I slide a napkin across the counter with a tight smile at his mom, who’s too focused on getting a TikTok of the cookie selection to notice that her child is trying to eat through the glass.
“Three Jingle My Berries and two Santa’s Cream-Filled Secrets,” I repeat back to the older man in the shearling-lined coat who ordered with the intensity of someone defusing a bomb.
He gives me a thumbs-up and adds a sixth whoopie to the order for his wife, “the one with eggnog cream and the dirty name.”
I box them up, slap a label on top, and pivot just in time to catch a gingerbread pie as it slides toward the edge of the cooling rack like it’s attempting a baked goods escape.
I know how it feels.
Not that I’m not grateful to Felix and Amanda.
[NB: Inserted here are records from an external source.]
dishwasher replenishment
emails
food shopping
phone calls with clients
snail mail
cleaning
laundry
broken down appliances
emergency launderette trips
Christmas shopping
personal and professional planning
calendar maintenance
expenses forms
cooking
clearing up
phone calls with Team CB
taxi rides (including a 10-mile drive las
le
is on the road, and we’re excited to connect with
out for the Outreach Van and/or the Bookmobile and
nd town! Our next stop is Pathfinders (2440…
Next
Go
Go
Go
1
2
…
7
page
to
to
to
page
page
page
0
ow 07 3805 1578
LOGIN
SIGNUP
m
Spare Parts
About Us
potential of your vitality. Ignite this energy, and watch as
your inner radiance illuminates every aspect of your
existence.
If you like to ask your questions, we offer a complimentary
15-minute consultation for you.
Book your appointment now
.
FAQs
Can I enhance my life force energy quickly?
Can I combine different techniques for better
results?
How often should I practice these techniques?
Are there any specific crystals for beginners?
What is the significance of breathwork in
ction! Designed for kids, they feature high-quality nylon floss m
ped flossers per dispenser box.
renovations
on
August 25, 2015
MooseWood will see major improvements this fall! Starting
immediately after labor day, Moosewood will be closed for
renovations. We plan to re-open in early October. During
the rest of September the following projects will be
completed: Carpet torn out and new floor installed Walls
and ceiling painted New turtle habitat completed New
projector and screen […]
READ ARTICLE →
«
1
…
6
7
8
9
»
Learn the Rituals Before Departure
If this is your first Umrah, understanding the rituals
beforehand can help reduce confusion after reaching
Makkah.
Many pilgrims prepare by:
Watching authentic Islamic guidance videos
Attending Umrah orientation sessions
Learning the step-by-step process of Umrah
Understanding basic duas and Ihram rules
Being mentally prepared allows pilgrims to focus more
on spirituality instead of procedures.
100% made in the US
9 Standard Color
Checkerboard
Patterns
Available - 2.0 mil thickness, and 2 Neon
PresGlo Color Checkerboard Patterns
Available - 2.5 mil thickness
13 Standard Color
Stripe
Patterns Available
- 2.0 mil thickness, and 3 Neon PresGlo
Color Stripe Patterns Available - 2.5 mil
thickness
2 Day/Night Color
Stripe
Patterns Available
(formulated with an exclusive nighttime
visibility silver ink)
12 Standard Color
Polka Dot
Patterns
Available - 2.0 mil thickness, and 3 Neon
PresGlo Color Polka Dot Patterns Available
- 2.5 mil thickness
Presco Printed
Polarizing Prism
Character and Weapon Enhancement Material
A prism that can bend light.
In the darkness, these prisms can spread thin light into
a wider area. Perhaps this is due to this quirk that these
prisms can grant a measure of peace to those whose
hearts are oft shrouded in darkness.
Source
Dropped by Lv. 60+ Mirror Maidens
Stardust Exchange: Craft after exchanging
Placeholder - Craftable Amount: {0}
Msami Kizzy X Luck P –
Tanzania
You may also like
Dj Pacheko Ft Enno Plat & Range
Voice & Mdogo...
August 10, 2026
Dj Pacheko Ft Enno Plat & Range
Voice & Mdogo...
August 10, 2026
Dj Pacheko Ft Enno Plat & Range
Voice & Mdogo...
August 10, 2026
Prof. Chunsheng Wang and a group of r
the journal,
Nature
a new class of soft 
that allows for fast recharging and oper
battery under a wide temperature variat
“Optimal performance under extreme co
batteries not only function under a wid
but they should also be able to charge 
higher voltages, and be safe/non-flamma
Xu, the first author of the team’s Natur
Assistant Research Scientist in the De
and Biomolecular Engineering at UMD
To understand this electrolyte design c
I am. Exceedingly so.
Especially when I saw that my mother had liked that one post of Felix Jones biting into a whoopie pie.
I mean, does it also mean she probably saw the video of me being sacked like a quarterback by a man holding a naked cat and frosted redemption? Probably.
But I’m going to ignore that.
Just like I’m ignoring the customers waxing poetic about Hideaway’s newest golden boy—the lawyer with a heart of gold who rescued our precious town dog from paw-tricide.
A woman in a glittering “Eat, Sleigh, Love” sweatshirt leans across the counter and whispers, “Isn’t it so sweet what that man did for Skippy this morning? Honestly, I didn’t even think those lawyer types had hearts.”
I hum noncommittally and use tongs to thrust a Sleigh Me Softly into her bag. Not passive-aggressive. Just… precision serving.
Never mind that I’m the one who got body-slammed into a thirty-foot pine tree. The one with a baseball-sized bruise on her ass cheek. The one squashed under a dog, a cat, and a lawyer in a pear tree.
But sure. Let’s canonize Jack Lourd for being a decent human to a dog with a town trust fund.